**JOB:**
Retype the stretch of the data below from the line containing "How many bars are there in each group?" through the end of the data, leaving the pictures out.
########
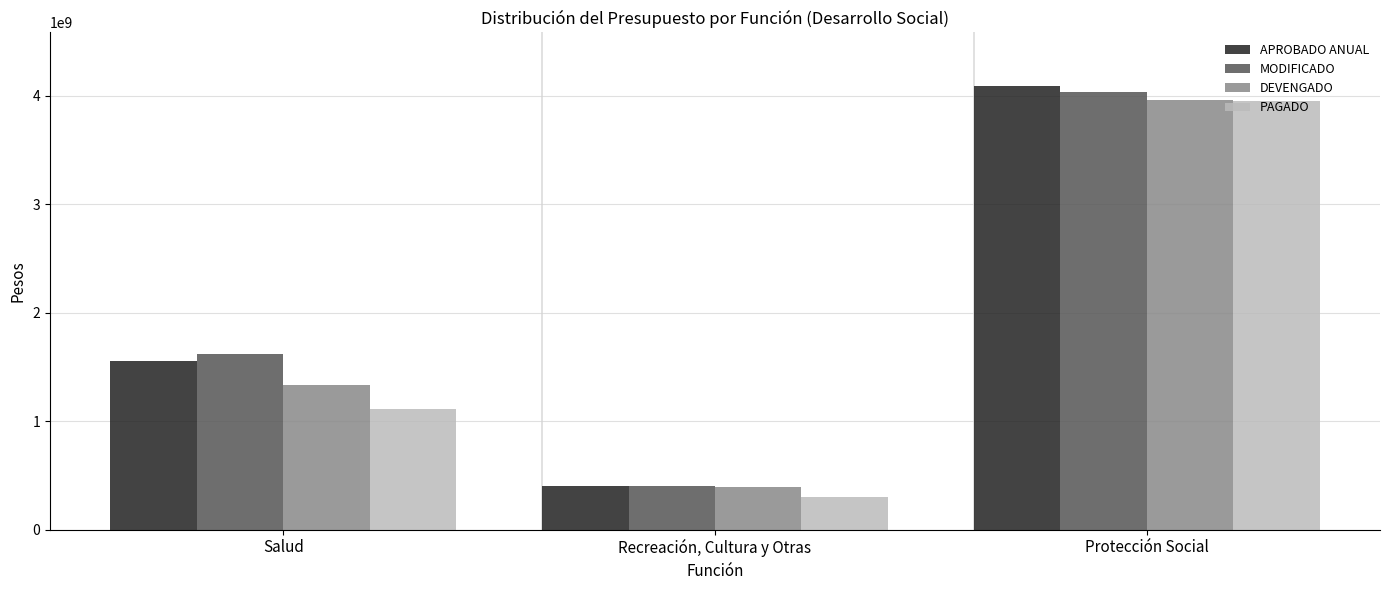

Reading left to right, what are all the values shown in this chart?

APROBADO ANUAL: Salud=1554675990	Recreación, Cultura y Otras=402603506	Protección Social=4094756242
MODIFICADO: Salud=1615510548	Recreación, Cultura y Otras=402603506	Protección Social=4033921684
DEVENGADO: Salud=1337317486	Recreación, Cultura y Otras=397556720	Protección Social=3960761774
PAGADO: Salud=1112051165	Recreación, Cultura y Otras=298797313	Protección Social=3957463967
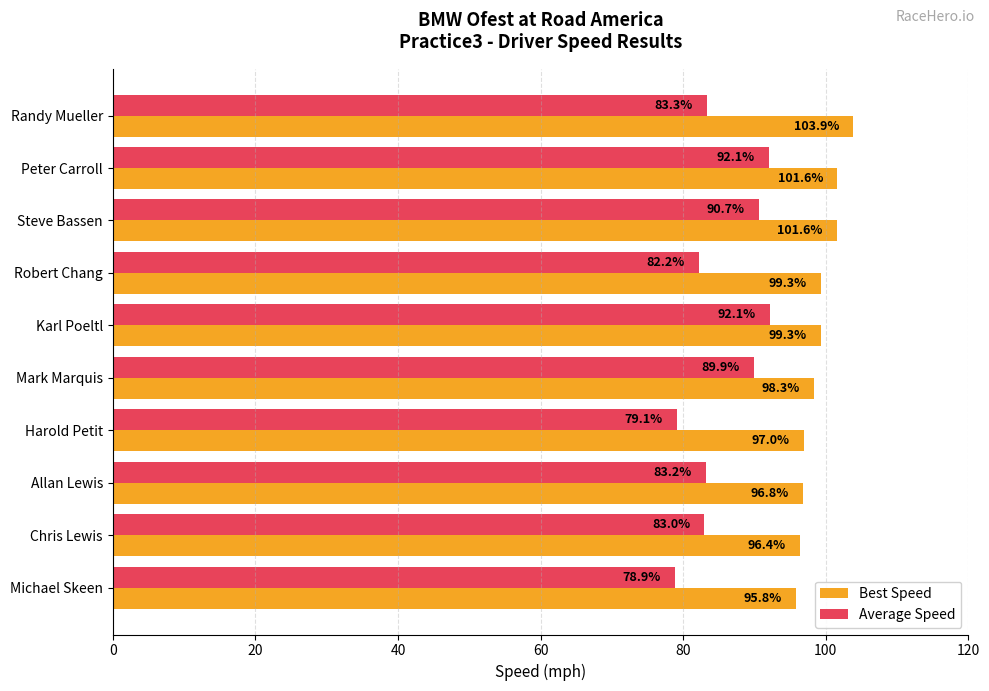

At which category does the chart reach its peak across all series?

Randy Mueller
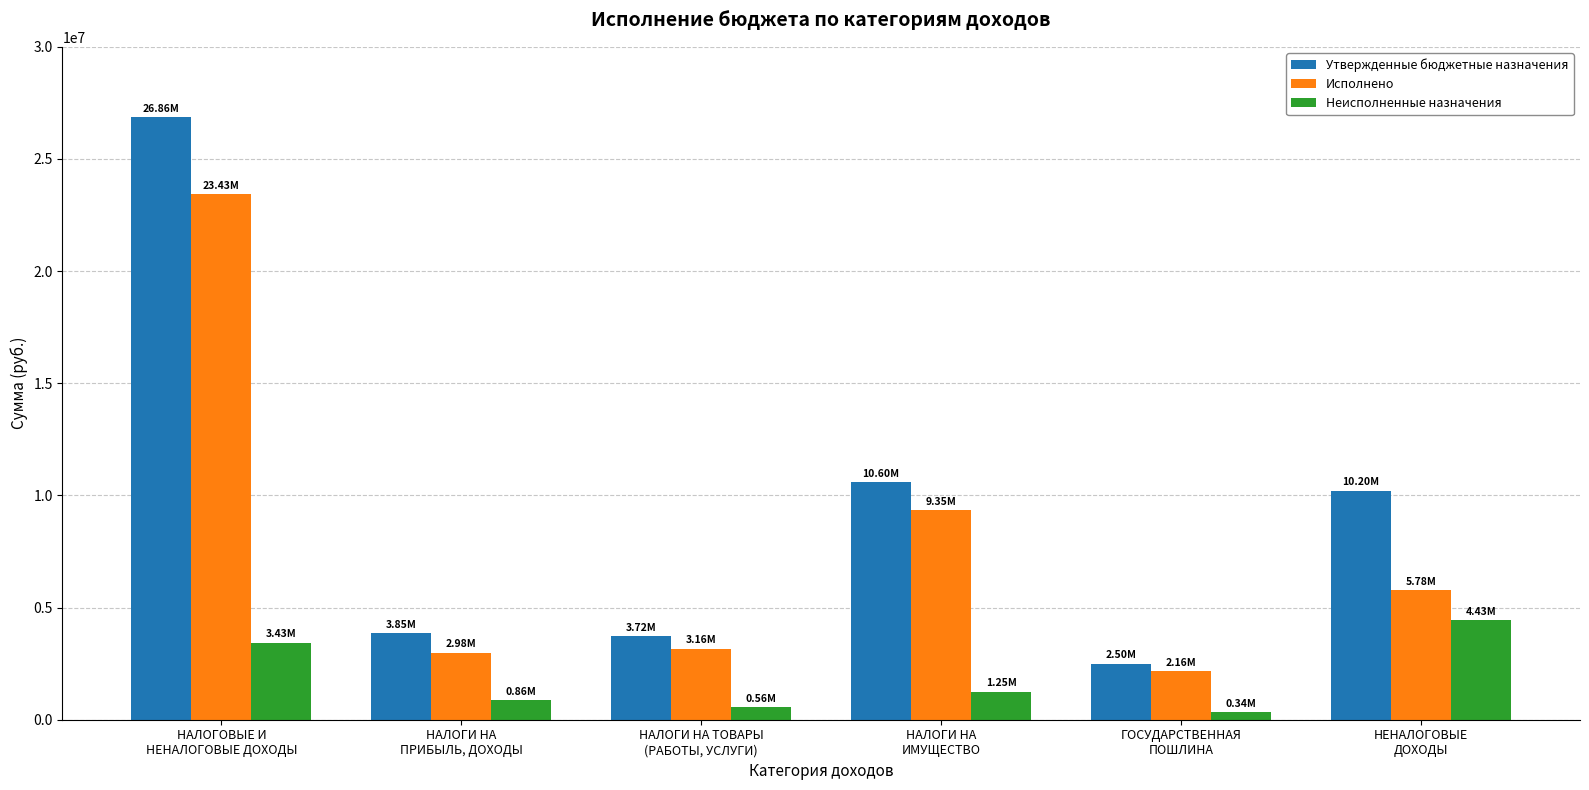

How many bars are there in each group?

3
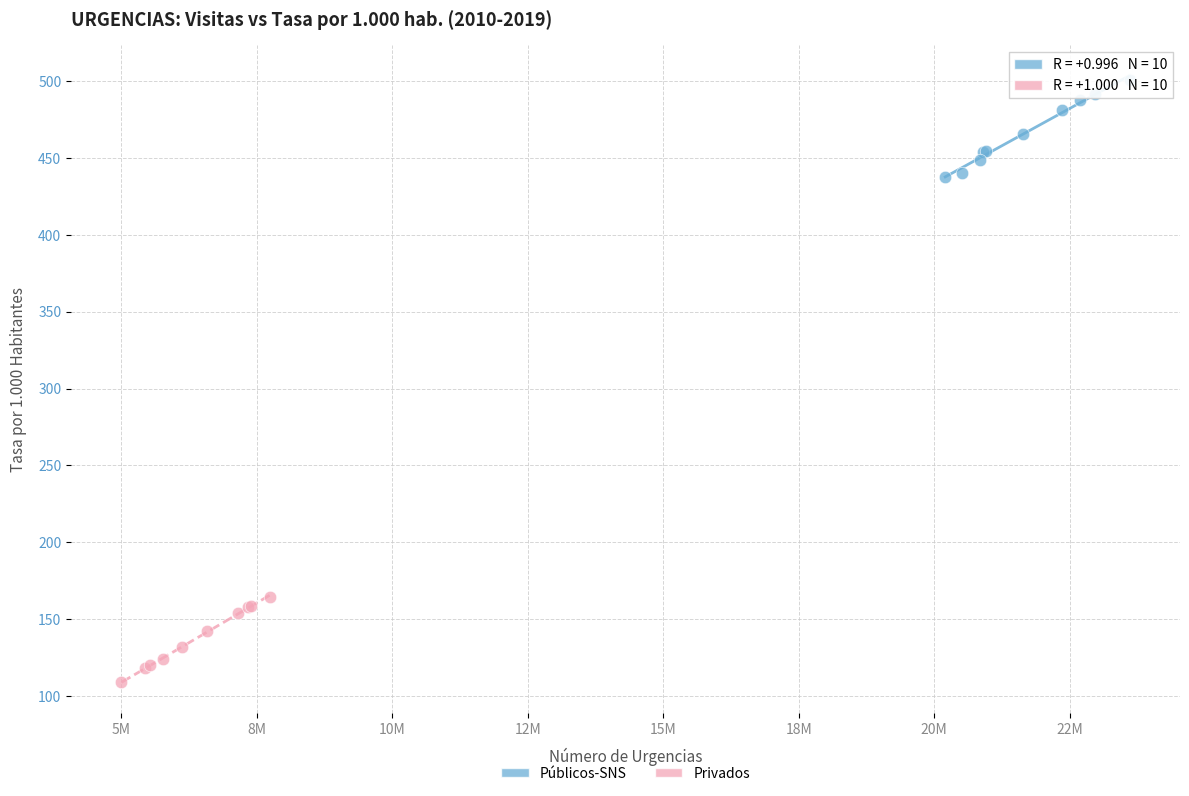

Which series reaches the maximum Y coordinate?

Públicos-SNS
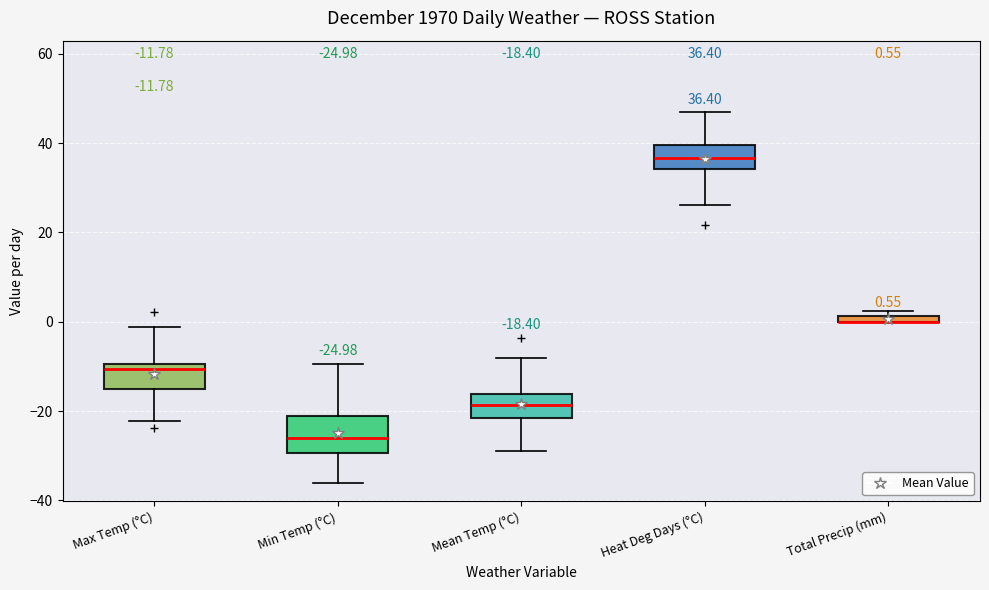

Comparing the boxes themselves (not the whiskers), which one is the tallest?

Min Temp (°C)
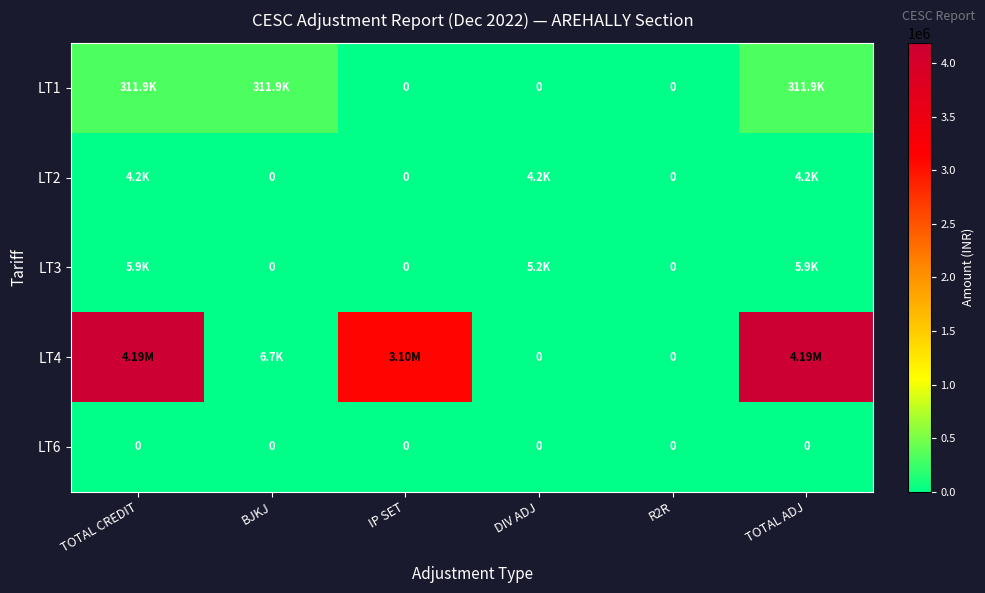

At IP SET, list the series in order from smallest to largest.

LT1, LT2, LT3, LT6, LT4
########
**EXERCISE SOLUTION:**
How many bars are there in each group?

3

Which series reaches the maximum Y coordinate?

Públicos-SNS

Comparing the boxes themselves (not the whiskers), which one is the tallest?

Min Temp (°C)

At IP SET, list the series in order from smallest to largest.

LT1, LT2, LT3, LT6, LT4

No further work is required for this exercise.